■ **DIRECTIVE**
Return the lines of the records below word for word, covering only the stretch from the line containing "genus: Solanum" through the line containing "family: Violaceae", with both of those lines included.

━━ EXCERPTED DATA ━━

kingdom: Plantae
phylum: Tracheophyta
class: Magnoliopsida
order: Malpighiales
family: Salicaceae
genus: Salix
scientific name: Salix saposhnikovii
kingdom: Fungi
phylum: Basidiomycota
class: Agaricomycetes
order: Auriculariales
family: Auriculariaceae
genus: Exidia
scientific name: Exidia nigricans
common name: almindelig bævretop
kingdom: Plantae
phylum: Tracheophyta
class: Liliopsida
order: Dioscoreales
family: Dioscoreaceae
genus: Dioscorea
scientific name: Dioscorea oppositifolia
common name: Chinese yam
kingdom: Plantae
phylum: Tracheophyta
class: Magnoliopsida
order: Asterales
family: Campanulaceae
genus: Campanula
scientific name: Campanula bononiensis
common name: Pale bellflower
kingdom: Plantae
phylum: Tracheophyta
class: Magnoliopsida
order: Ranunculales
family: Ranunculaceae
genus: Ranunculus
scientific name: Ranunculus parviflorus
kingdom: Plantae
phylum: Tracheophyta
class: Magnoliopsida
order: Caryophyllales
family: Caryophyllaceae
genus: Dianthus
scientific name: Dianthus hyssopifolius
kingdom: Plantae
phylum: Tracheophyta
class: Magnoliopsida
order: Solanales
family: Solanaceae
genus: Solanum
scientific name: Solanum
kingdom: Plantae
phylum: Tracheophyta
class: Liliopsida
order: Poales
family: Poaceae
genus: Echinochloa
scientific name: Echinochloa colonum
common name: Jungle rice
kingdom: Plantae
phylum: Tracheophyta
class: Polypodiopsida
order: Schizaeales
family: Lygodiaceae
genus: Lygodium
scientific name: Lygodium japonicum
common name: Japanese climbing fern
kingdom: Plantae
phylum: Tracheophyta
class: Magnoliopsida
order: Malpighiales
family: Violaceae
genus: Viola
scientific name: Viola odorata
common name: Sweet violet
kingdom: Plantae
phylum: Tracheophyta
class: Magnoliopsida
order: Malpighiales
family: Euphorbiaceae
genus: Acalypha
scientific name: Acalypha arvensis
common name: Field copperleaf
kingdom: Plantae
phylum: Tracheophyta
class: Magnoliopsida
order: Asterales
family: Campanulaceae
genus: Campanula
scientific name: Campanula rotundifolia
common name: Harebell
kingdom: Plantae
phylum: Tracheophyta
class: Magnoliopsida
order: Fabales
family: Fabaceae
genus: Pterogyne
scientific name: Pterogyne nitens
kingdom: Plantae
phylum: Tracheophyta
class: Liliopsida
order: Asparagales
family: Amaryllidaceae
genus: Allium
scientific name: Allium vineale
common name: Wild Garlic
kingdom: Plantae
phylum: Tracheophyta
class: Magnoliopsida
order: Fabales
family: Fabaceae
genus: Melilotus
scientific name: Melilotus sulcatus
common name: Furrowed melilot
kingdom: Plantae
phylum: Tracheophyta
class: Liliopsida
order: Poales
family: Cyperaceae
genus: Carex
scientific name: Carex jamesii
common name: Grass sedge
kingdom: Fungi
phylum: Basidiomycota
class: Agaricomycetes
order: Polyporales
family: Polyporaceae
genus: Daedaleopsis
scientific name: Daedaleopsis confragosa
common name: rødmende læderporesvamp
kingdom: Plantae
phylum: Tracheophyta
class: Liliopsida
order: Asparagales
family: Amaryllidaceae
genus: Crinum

━━━

■ **COMPLETED TASK**
genus: Solanum
scientific name: Solanum
kingdom: Plantae
phylum: Tracheophyta
class: Liliopsida
order: Poales
family: Poaceae
genus: Echinochloa
scientific name: Echinochloa colonum
common name: Jungle rice
kingdom: Plantae
phylum: Tracheophyta
class: Polypodiopsida
order: Schizaeales
family: Lygodiaceae
genus: Lygodium
scientific name: Lygodium japonicum
common name: Japanese climbing fern
kingdom: Plantae
phylum: Tracheophyta
class: Magnoliopsida
order: Malpighiales
family: Violaceae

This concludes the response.